10

Following GCC __attribute__(packed ) will pack to byte boundary, aligned is used for which purpose :--

u8 rx_buf[14] __attribute__((aligned(8)));  
struct S { short f[3]; } __attribute__ ((aligned (8)));

above array will be of 16 byte, am I right.

means sizeof(rx_buff) will be 16 byte .. i.e 2 byte alignment at end

  • To answer your unasked question: no, you should not (and it is considered a bad practice) dump structures to disk or rely on memory alignment whatsoever, whether it is for internal program use or not. – Dariusz Jan 15 '13 at 7:31
21

The answer to your question is no. The aligned attribute does not change the sizes of variables it is applied to, but the situation is slightly different for structure members. To quote the manual,

aligned (alignment)

This attribute specifies a minimum alignment for the variable or structure field, measured in bytes. For example, the declaration:

int x __attribute__ ((aligned (16))) = 0;

causes the compiler to allocate the global variable x on a 16-byte boundary.

and,

packed

The packed attribute specifies that a variable or structure field should have the smallest possible alignment — one byte for a variable, and one bit for a field, unless you specify a larger value with the aligned attribute.

Here is a structure in which the field x is packed, so that it immediately follows a:

struct foo
{
    char a;
    int x[2] __attribute__ ((packed));
};

Note that the aligned attribute may change the memory layout of structures, by inserting padding between members. Subsequently, the size of the structure will change. For instance:

struct t {
    uint8_t  a __attribute__((aligned(16))); /* one byte plus 15 as padding here */
    uint16_t b __attribute__((aligned(16)));
};

would lead to 15 bytes of padding after a whereas the default alignment for the target architecture might have resulted in less. If you specified the packed attribute for the structure and lost the aligned attributes the structure would have a size of 3 bytes. Here's an illustration of how the memory layout of a structure might look like in each case.

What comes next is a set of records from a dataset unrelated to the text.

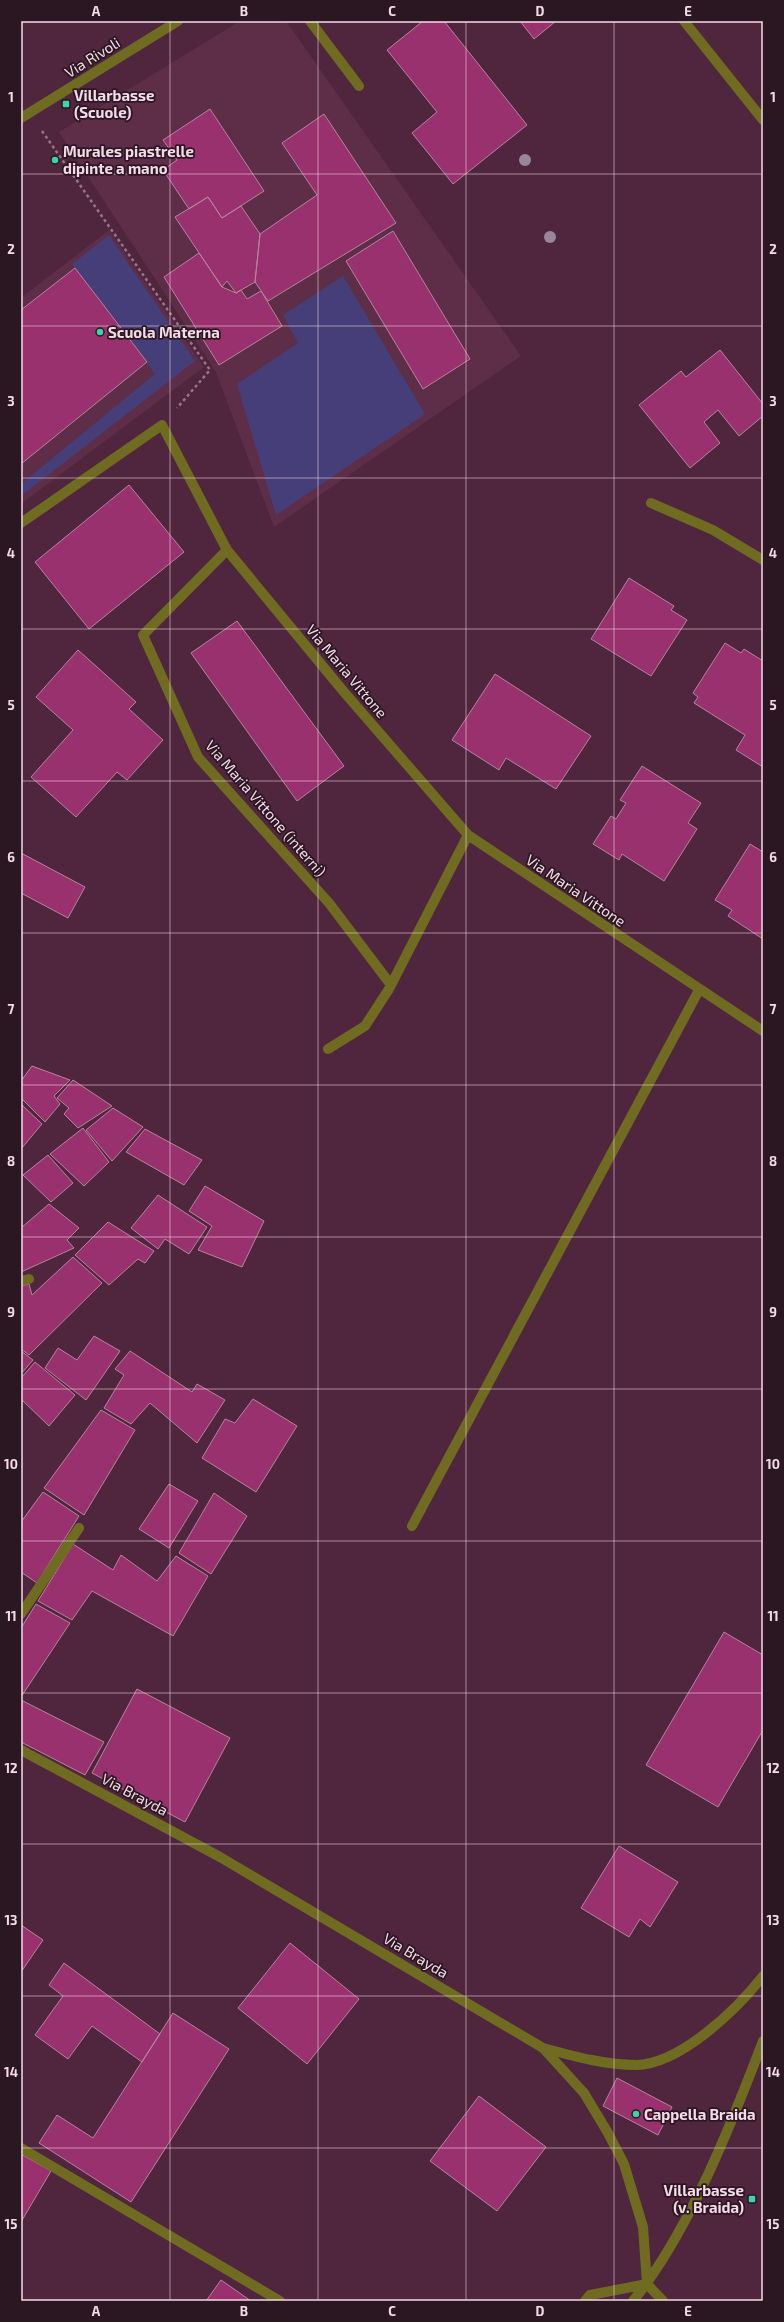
<svg xmlns="http://www.w3.org/2000/svg" width="784" height="2322" font-family="'Exo 2',sans-serif">
  <rect width="100%" height="100%" fill="#4f263d"/>
  <path fill="#5e2e48" d="M240,21h46l235,335 -247,171 -58,-155 -157,-240z
    M109,230l95,137 -183,137v-206z"/>
  <path fill="#463e78" d="M109,235l86,126 -174,135v-12l134,-110 -83,-110z
    M343,276l82,138 -149,101 -39,-131 61,-41 -15,-28z"/>
  <path fill="#99316f" stroke="#b5849c" d="M423,21h21l83,104 -74,59 -41,-51 25,-21 -50,-62z
    M520,21h36l-22,18z
    M210,109l54,82 -42,27 -14,-21 -19,12 -26,-39 14,-10 -14,-20z
    M324,114l72,109 -128,78 -13,-19 5,-48 57,-39 -35,-52z
    M208,197l14,21 19,-12 19,28 -5,48 -19,11 -9,-12 -5,6 -47,-70z
    M393,231l77,128 -47,30 -77,-128z
    M199,253l23,34 14,6 5,-3 6,9 14,-8 21,35 -63,39 -55,-88z
    M75,268l72,94 -126,102v-154z
    M720,350l43,54v12l-24,20 -21,-26 -14,12 16,21 -30,25 -51,-63 42,-34 5,6z
    M129,485l55,67 -95,77 -54,-67z
    M629,578l45,28 -3,4 16,10 -36,56 -60,-37z
    M237,621l107,145 -47,35 -106,-148z
    M725,643l16,10 3,-4 19,12v106l-27,-17 9,-15 -51,-32 4,-6 -5,-4z
    M78,650l58,52 -7,7 34,31 -36,40 -10,-8 -41,45 -45,-40 42,-47 -37,-33z
    M495,674l96,62 -35,53 -50,-31 -7,12 -47,-30z
    M642,766l59,37 -13,20 9,6 -33,52 -42,-27 -3,6 -26,-16 18,-28 5,3 10,-16 -6,-3z
    M750,844l13,8v87l-35,-23 4,-6 -17,-10z
    M21,853l64,34 -17,31 -47,-25z
    M32,1066l38,14 -16,16 6,8 -15,18 -24,-24v-17z
    M73,1080l39,26 -34,22 -14,-14 5,-6 -12,-10z
    M21,1104l21,20 -21,25z
    M113,1108l30,19 -31,34 -26,-31z
    M83,1128l26,34 -25,24 -34,-32z
    M145,1129l57,31 -18,25 -58,-33z
    M48,1155l25,28 -22,19 -28,-27z
    M205,1186l59,35 -22,46 -44,-17 14,-24 -23,-15z
    M158,1195l49,32 -18,27 -24,-15 -7,10 -27,-21z
    M49,1204l30,24 -12,12 7,8 -53,24v-44z
    M108,1222l46,29 -9,12 -7,-4 -29,26 -34,-30z
    M73,1257l29,26 -73,72 -8,-6v-63l8,-2 3,11z
    M94,1336l26,15 -34,49 -41,-32 13,-20 19,12z
    M21,1351l12,9 -12,14z
    M130,1351l62,41 5,-8 28,16 -28,43 -47,-40 -19,21 -27,-16 20,-33 -9,-6z
    M35,1362l40,33 -26,31 -28,-27v-21z
    M253,1399l44,27 -41,66 -54,-34 23,-39 10,4z
    M101,1410l34,20 -51,85 -40,-27z
    M169,1484l29,17 -29,47 -30,-19z
    M43,1492l36,24 -42,67 -16,-11v-50z
    M214,1493l33,23 -36,58 -32,-21z
    M73,1544l40,26 8,-15 36,26 19,-25 32,20 -35,60 -81,-45 -20,29 -34,-19z
    M36,1604l34,19 -49,74v-69z
    M724,1632l39,23v75l-45,77 -72,-42z
    M137,1689l93,49 -45,84 -93,-49z
    M21,1700l83,42 -19,33 -64,-33z
    M619,1846l59,36 -28,45 -10,-8 -11,18 -48,-29z
    M21,1925l22,15 -22,32z
    M290,1943l69,56 -52,65 -69,-56z
    M64,1963l96,71 -18,28 -50,-36 -24,33 -33,-24 28,-39 -14,-11z
    M173,2013l56,36 -98,153 -92,-59 18,-28 36,23z
    M617,2078l55,29 -14,28 -55,-29z
    M479,2096l67,51 -49,64 -67,-50z
    M21,2154l30,17 -30,51z
    M221,2280l30,21h-45z"/>
  <g fill="none" stroke-linecap="round" stroke-linejoin="round">
    <path stroke="#987588" stroke-width="2.5" stroke-dasharray="3 3" stroke-linecap="butt" d="M42,131l168,239 -33,38"/>
    <path stroke="#6f6c21" stroke-width="10" d="M310,21l49,65
      M684,21l79,99
      M21,118l157,-97
      M651,503l62,27 50,30
      M21,523l141,-98 65,125 117,142 124,143 295,196
      M227,550l-84,85 55,122 131,146 62,82
      M328,1049l37,-23 24,-37 79,-154
      M21,1281l8,-2
      M412,1526l287,-536
      M21,1614l58,-86
      M21,1750l199,107 323,191 41,45 24,40 16,31 19,63 4,57 16,17
      M543,2048c30,8 62,17 93,17 45,-1 101,-56 127,-89
      M21,2148l259,153
      M585,2301l5,-6 57,-11
      M633,2301c56,-69 98,-176 130,-260"/>
  </g>
  <g fill="#98859e">
    <circle cx="525" cy="160" r="6"/>
    <circle cx="550" cy="237" r="6"/>
  </g>
  <path fill="none" stroke="#f5dae7" stroke-width="1" stroke-opacity="0.55" d="M170,21v2280M318,21v2280M466,21v2280M614,21v2280M21,174h742M21,326h742M21,478h742M21,629h742M21,781h742M21,933h742M21,1085h742M21,1237h742M21,1389h742M21,1541h742M21,1693h742M21,1844h742M21,1996h742M21,2148h742"/>
  <g fill="#3ad4a5" stroke="#2a1721" stroke-width="1.5">
    <rect x="62" y="100" width="8" height="8" rx="2"/>
    <circle cx="55" cy="160" r="4"/>
    <circle cx="100" cy="332" r="4"/>
    <circle cx="636" cy="2114" r="4"/>
    <rect x="748" y="2195" width="8" height="8" rx="2"/>
  </g>
  <g text-anchor="middle" dominant-baseline="central" stroke-width="3.5" stroke-linejoin="round" paint-order="stroke">
    <g font-size="15" fill="#f5dae7" stroke="#2a1721">
      <text transform="translate(92 57) rotate(-32)">Via Rivoli</text>
      <text transform="translate(347 671) rotate(50)">Via Maria Vittone</text>
      <text transform="translate(266 808) rotate(49)">Via Maria Vittone (interni)</text>
      <text transform="translate(576 890) rotate(34)">Via Maria Vittone</text>
      <text transform="translate(135 1794) rotate(28)">Via Brayda</text>
      <text transform="translate(416 1955) rotate(31)">Via Brayda</text>
    </g>
    <g font-size="15" font-weight="bold" fill="#f5dae7" stroke="#2a1721" text-anchor="start">
      <text x="74" y="95">Villarbasse<tspan x="74" dy="17">(Scuole)</tspan></text>
      <text x="63" y="151">Murales piastrelle<tspan x="63" dy="17">dipinte a mano</tspan></text>
      <text x="108" y="332">Scuola Materna</text>
      <text x="644" y="2114">Cappella Braida</text>
      <text x="744" y="2190" text-anchor="end">Villarbasse<tspan x="744" dy="17">(v. Braida)</tspan></text>
    </g>
  </g>
  <rect width="784" height="2322" fill="none" stroke="#2a1721" stroke-width="44"/>
  <rect x="22" y="22" width="740" height="2278" fill="none" stroke="#f5dae7" stroke-width="1.5"/>
  <g font-size="13" text-anchor="middle" font-weight="bold" fill="#f5dae7">
    <text x="96" y="16">A</text>
    <text x="244" y="16">B</text>
    <text x="392" y="16">C</text>
    <text x="540" y="16">D</text>
    <text x="688" y="16">E</text>
    <text x="11" y="102">1</text>
    <text x="773" y="102">1</text>
    <text x="11" y="254">2</text>
    <text x="773" y="254">2</text>
    <text x="11" y="406">3</text>
    <text x="773" y="406">3</text>
    <text x="11" y="558">4</text>
    <text x="773" y="558">4</text>
    <text x="11" y="710">5</text>
    <text x="773" y="710">5</text>
    <text x="11" y="862">6</text>
    <text x="773" y="862">6</text>
    <text x="11" y="1014">7</text>
    <text x="773" y="1014">7</text>
    <text x="11" y="1166">8</text>
    <text x="773" y="1166">8</text>
    <text x="11" y="1317">9</text>
    <text x="773" y="1317">9</text>
    <text x="11" y="1469">10</text>
    <text x="773" y="1469">10</text>
    <text x="11" y="1621">11</text>
    <text x="773" y="1621">11</text>
    <text x="11" y="1773">12</text>
    <text x="773" y="1773">12</text>
    <text x="11" y="1925">13</text>
    <text x="773" y="1925">13</text>
    <text x="11" y="2077">14</text>
    <text x="773" y="2077">14</text>
    <text x="11" y="2229">15</text>
    <text x="773" y="2229">15</text>
    <text x="96" y="2316">A</text>
    <text x="244" y="2316">B</text>
    <text x="392" y="2316">C</text>
    <text x="540" y="2316">D</text>
    <text x="688" y="2316">E</text>
  </g>
</svg>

struct t with no attributes and default alignment on 8-byte boundary:

+-+-------+--+-------+
|a|       |bb|       |
+-+-------+--+-------+

struct t when a and b are aligned on 16-byte boundaries:

+-+---------------+--+---------------+
|a|    padding    |bb|    padding    |
+-+---------------+--+---------------+

struct t when a and b have no alignment restrictions and t is packed:

+-+--+
|a|bb|
+-+--+
  • 6
    You're missing one effect of alignment - if a and b are aligned, there will be padding after b as well. This is because the size of struct t must be a multiple of 16 (otherwise, in an array, the second element will have its fields misaligned). – ugoren Jan 15 '13 at 8:15
  • Also padding is added if a struct is aligned: say struct foo {int a; int b;} and struct bar {int a; int b;} __attribute__((aligned(256))) will have different size. sizeof(struct foo) == 8 while sizeof(struct bar) == 256. – qwattash Sep 7 '17 at 15:06
4

above array will be of 16 byte, am I right.

Incorrect. The array is still 14 bytes long; all that __attribute__((aligned)) does is provide any necessary padding outside the array to align it to an 8-byte boundary. It is impossible to safely assume anything about where this padding exists, or how much of it there is.

As such, sizeof(rx_buf) will remain 14, just as it would have been without the alignment.